Even while performing such mundane activities as grocery shopping, humans follow a wide variety of moral and social norms. While learning and obeying these norms comes naturally to us, it remains a challenge to imbue artificial agents with such norms. This challenge is enhanced by the need for such systems to explain or account for their behaviors in terms of these norms, and to accept correction from the humans with whom they interact. In this dissertation, we develop an approach whereby artificial agents can plan to maximally satisfy a set of norms according to a mixed weighted-lexicographic preference structure, even when these norms conflict. These norms are specified in an object-oriented temporal logic, supporting a broad variety of interpretable norms. We provide an approach for our planning agent to explain its behaviors by answering "why" queries (also specified in temporal logic), where the resulting explanations reference the agent's norms. Leveraging the natural language pipeline of the DIARC architecture scheme, we build on this explanation module to allow an agent to engage in normative explanatory dialogue with a human, in which a human may ask the agent questions in natural language and receive natural language responses, as well as enabling correction by direct modification of the agent's norms. Noting the lack of scalability of our approach to complex environments, we develop ProperShopper, a multi-agent grocery store simulation with a large state space deliberately designed to challenge our approach.
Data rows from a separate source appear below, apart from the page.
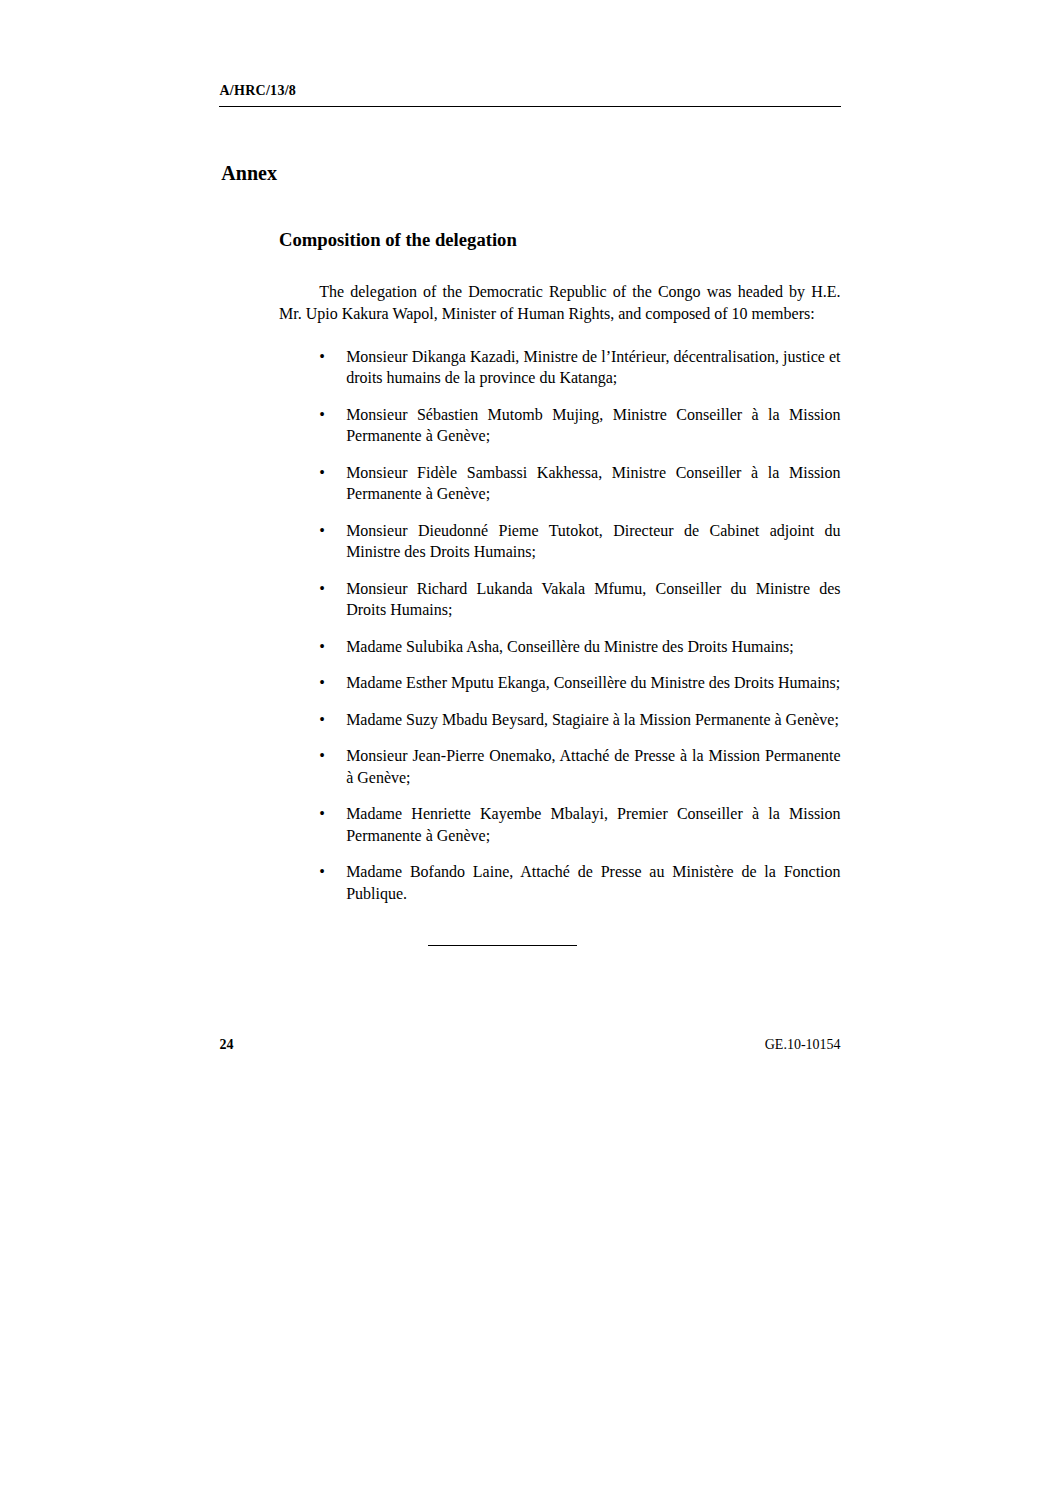A/HRC/13/8
Annex
Composition of the delegation
The delegation of the Democratic Republic of the Congo was headed by H.E. Mr. Upio Kakura Wapol, Minister of Human Rights, and composed of 10 members:
Monsieur Dikanga Kazadi, Ministre de l’Intérieur, décentralisation, justice et droits humains de la province du Katanga;
Monsieur Sébastien Mutomb Mujing, Ministre Conseiller à la Mission Permanente à Genève;
Monsieur Fidèle Sambassi Kakhessa, Ministre Conseiller à la Mission Permanente à Genève;
Monsieur Dieudonné Pieme Tutokot, Directeur de Cabinet adjoint du Ministre des Droits Humains;
Monsieur Richard Lukanda Vakala Mfumu, Conseiller du Ministre des Droits Humains;
Madame Sulubika Asha, Conseillère du Ministre des Droits Humains;
Madame Esther Mputu Ekanga, Conseillère du Ministre des Droits Humains;
Madame Suzy Mbadu Beysard, Stagiaire à la Mission Permanente à Genève;
Monsieur Jean-Pierre Onemako, Attaché de Presse à la Mission Permanente à Genève;
Madame Henriette Kayembe Mbalayi, Premier Conseiller à la Mission Permanente à Genève;
Madame Bofando Laine, Attaché de Presse au Ministère de la Fonction Publique.
24 GE.10-10154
Finally, we develop an agent which builds off our planning approach and is capable of satisfying norms in ProperShopper. This approach builds on the DIARC architecture scheme, and plans to obey norms at two levels: an abstract level leveraging using numeric planning, and a more concrete level using MCTS to reactively avoid norm violations. Though the agent is not yet fast enough to coexist with human participants in ProperShopper, it indicates a path toward developing agents which can learn norms through interaction with humans, obey those norms in complex environments, and honestly explain their behavior with respect to these norms.